BRECHA
Suzana Garcia

Julio prontamente abriu a porta e com largo sorrido a fez entrar. Ela, sorriu como só as virgens sorriem, escondendo-se atrás dos livros.Sorriso incógnito.

Mais uma aula. Uma hora de puro sonho. Eu ficava escondido atrás da porta e observava atentamente cada gesto daquela mulher que para meus olhos, ainda era a mesma menina. Tímida, escondia seus olhos azuis atrás das lentes. Seu cabelo claro e luminoso, como o sol ao entardecer de primavera, sempre em rabo de cavalo. Por vezes, imaginava-o soltos e ao vento. Observa como ficava rubra ao ser chamada a atenção por Julio. Rapidamente voltava à página anterior e dedilhava a mesma seqüência. Chopin, Bach...

Seus dedos longos me faziam pensar como seriam seus carinhos. Seus caminhos. Seus sonhos. Maestrina, este era seu desejo. Um ano e sete meses, tempo em que três vezes na semana eu tinha torcicolo. Não era nada fácil enxergar pela fresta da porta.

E no dia seguinte Julio me dizia:

- Vá a um médico, não é normal ter tanto torcicolo!

Se ele viesse, a saber, de minha paixão, escondida entre as partituras, certamente me despediria!

Nas viagens de Julio, em eventos "másteres" nos municipais de todo o país, eu ficava horas e horas compondo pra Helena. E meu amor era tanto, que certamente migalhas de paixão seriam descobertas entre o teclado.

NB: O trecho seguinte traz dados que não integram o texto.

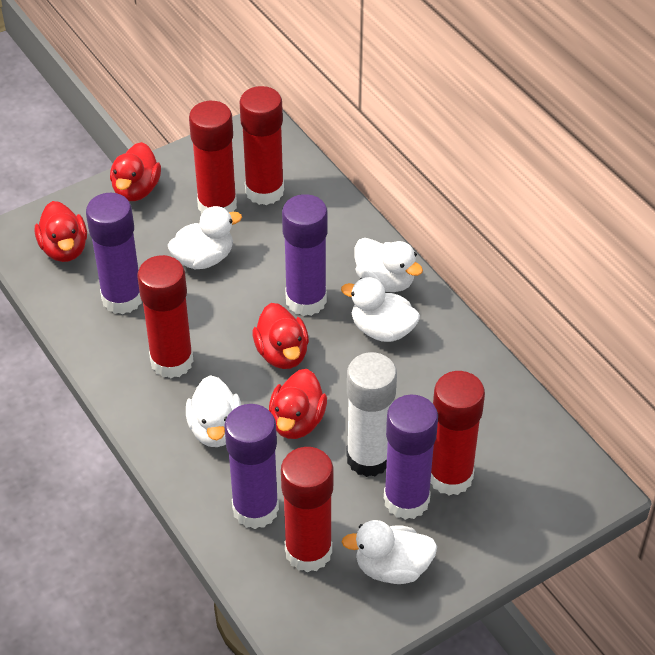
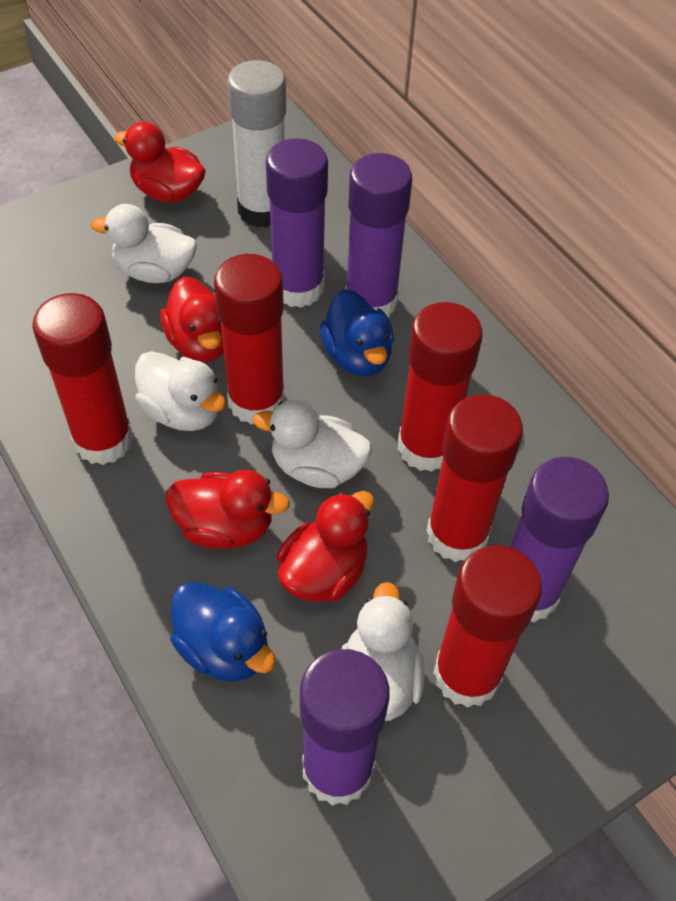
blue duck: 0 -> 2
white duck: 5 -> 4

Sempre tive medo de ser descoberto, mais ainda por ela. Afinal o que pensaria de alguém que a observava as ocultas? Não é certo! É fato! Por isso eu sonhava. Sonhava que lhe ministrava aulas. Tocávamos a quatro mãos. Ríamos juntos. Chorávamos juntos. Sonhei e amei. Até Julio ter feito o convite para alguns recitais a título experimental. Jamais esquecerei o brilho dos olhos de Helena.

E hoje, ainda atrás da porta vejo-a novamente. Linda, com a mesma luz no olhar e uma gravidez indesejada.

Quem me dera, ter tido coragem de passar pela fresta!